Thursday, December 11, 2008

I posted this elsewhere, but it needs to be put here too. These are my 2009 resolutions that are relevant to this blog:

- Save money
- Save MORE money
- Move from Stockpile Mode to Save Mode. I don't have room for anymore doomer supplies unless I rent a storage... oh wait!
- Check prices on small storage units within walking distance.
- Don't let that be an excuse to not save money! It does not need to look like a personal Costco! Especially considering how vulnerable it is.
- Get rid of junk in the house.
- Set aside 8 hours a week minimum to do nothing but that.
- Get a PO box and set up our LLC
- Make an itemized list of all the things I need to equip my trailer with or make myself. It's all just thrown together right now.
- Buy my new house in cash!
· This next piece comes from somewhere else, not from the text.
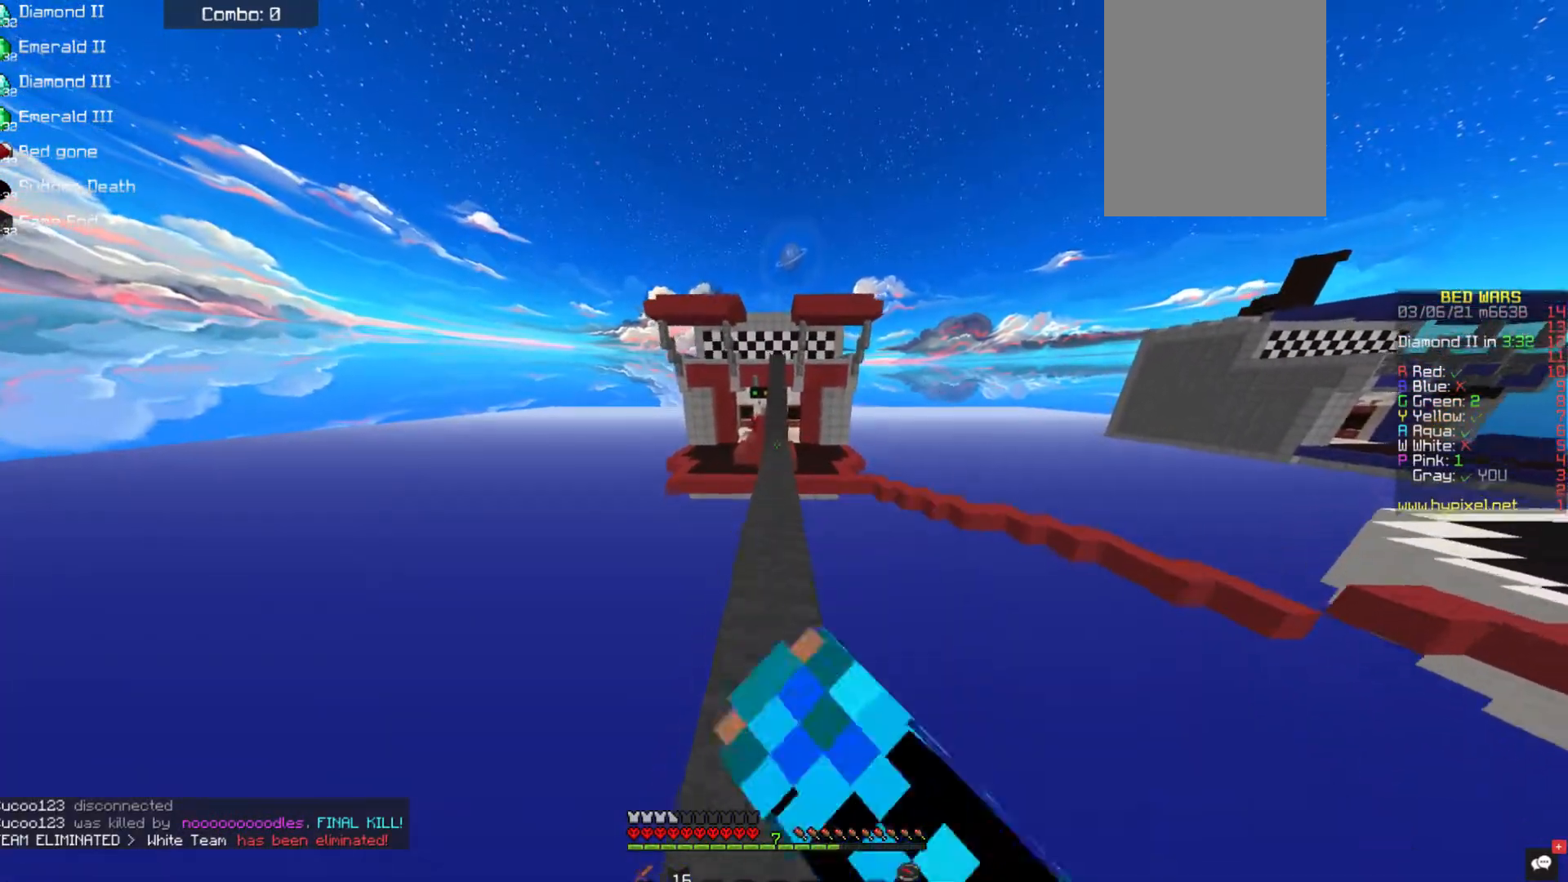
{"keys": [], "mouse": [], "events": [[270, "mouse_left", "up"], [371, "w", "up"], [388, "space", "up"]]}
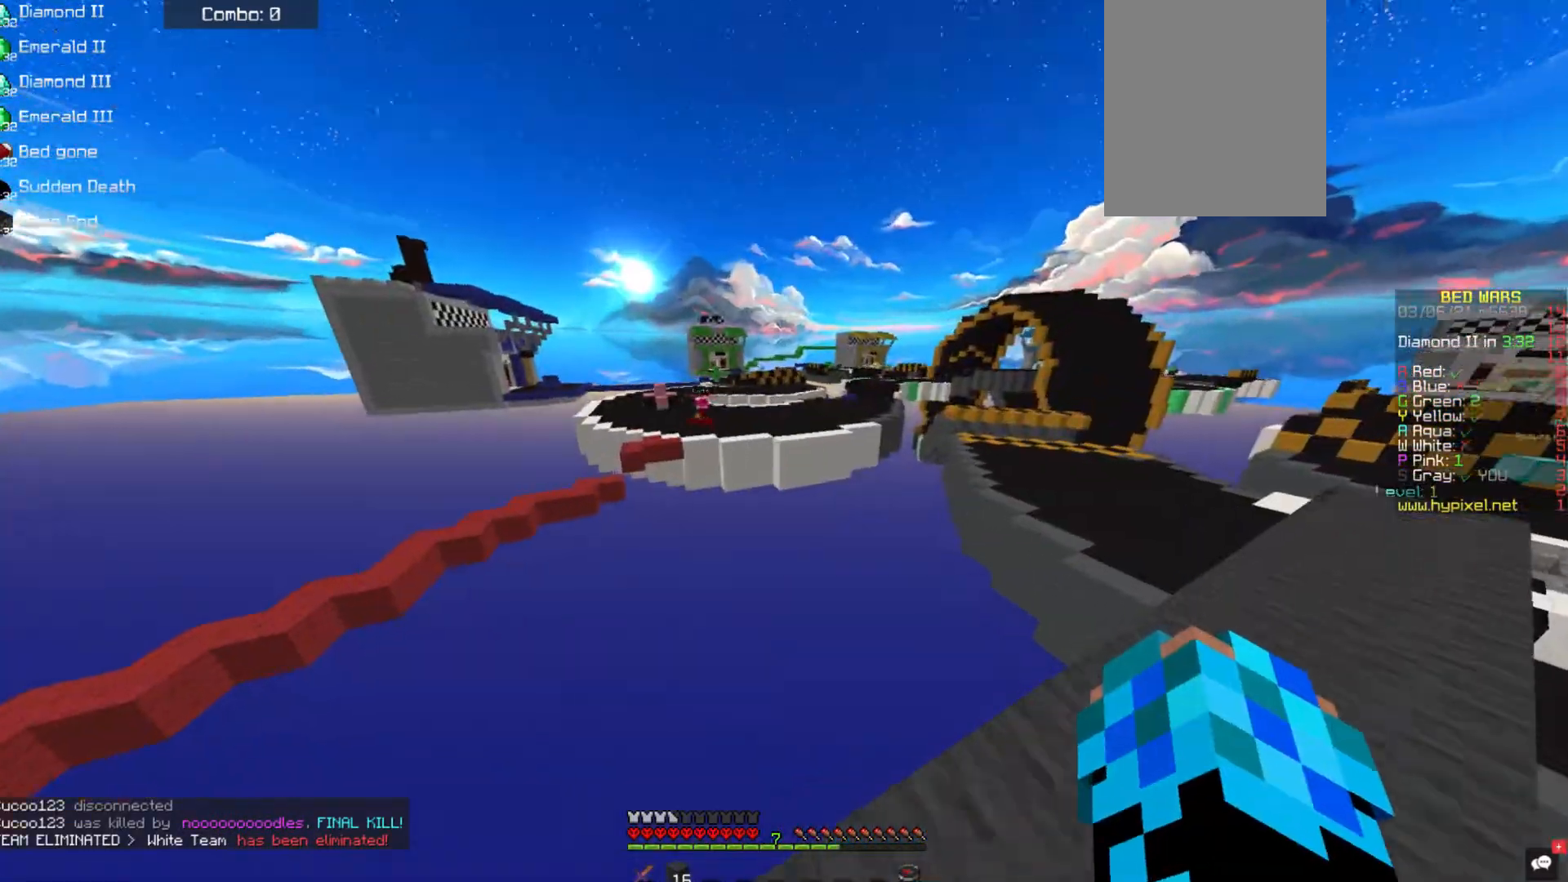
{"keys": [], "mouse": [], "events": []}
Both the travel trailer and truck.
- Disappear off into the wild blue yonder. Or, you know, to the quiet little RV park outside town. Wink

As for other stuff...

- Take classes that are relevant to the off-the-grid lifestyle and post collapse world.
- Find other doomers near me living similarly to network with, and preferably some in other Western states as well since I'm mobile.
- Make friends with the farmer closest to where we'll be parked the majority of the time.
- Volunteer. Both at places that would benefit me and places that I could benefit.
- Go hunting and fishing alot more.
- Join the CSA farm in the spring and go work on the garden in exchange for my share of food.
- Work like mad all winter long sewing clothes and making useful crafts so come Spring and Summer, I can sell my stuff at the farmer's market and won't have to work much during the fun months.
- Exercise more now. It's easy in the warmer months, but in the winter I just want to hibernate. Then I have to spend 3 weeks in the Spring getting back into shape.

This is a nice rough guide. I should write it out in pencil and elaborate alot.

Monday, December 8, 2008

Moving along

This past month has been such a lull. I haven't done much of anything that I should have done. I think I needed the break even though I tried not to take it. I spent Thanksgiving week with the in-laws and wound up snowed in, right on the interstate less than 100 miles from home. Now I sit here with a sprained ankle from snow boots that were not supportive enough. I've been taking good care of it, so I expect it to heal rather nicely. My training as a gymnast and figure skater has given great agility, flexibility and balance -- but weak ankles.

The news has been full of doom lately and I realize I haven't been full of enough doom to get me moving on my plans. I spent November in a haze of some kind. I stockpiled a little more, but I'm re-thinking the notion of doing anymore of that. We are moving into a travel trailer full time and won't have room for everything. And if something should happen and we can no longer pay rent here before we get the trailer, there certainly won't be a place for all of that. So it's back to the whiteboard for my plans. Having alot of food and supplies is great... but have you ever seen a homeless person lugging around 6 months worth of stuff? Me either.

I think I need to stop right here at the stockpiling and start saving that money instead. I have a feeling at Tax Time this year, we are going to wind up on the losing end. However, both the husband and I are getting a raise in January but I have no illusions about job security. Come April, perhaps taxes will be the least of everyone's concern. I hope things hold together for a few more months. We desperately need that time to save for and acquire our new permanent home. As long as I have shelter and at least a ration of food and water, I'll be perfectly fine. Being without shelter bothers me more than being without food. I have lived in some extreme climates and I know what the heat and cold can do.

I can't stress enough how mental this all is. My struggle or success with this or that is about 90-95% mental. It has little to do with the amount of money we do or don't have. It's more about how well I can prepare myself for change and how well I can slide through the transition, out the other side. Everyone has things holding them back, some are just more detrimental to this sort of thing than others. I need to reel in those issues and get real about the future. It's frustrating how slow change can be.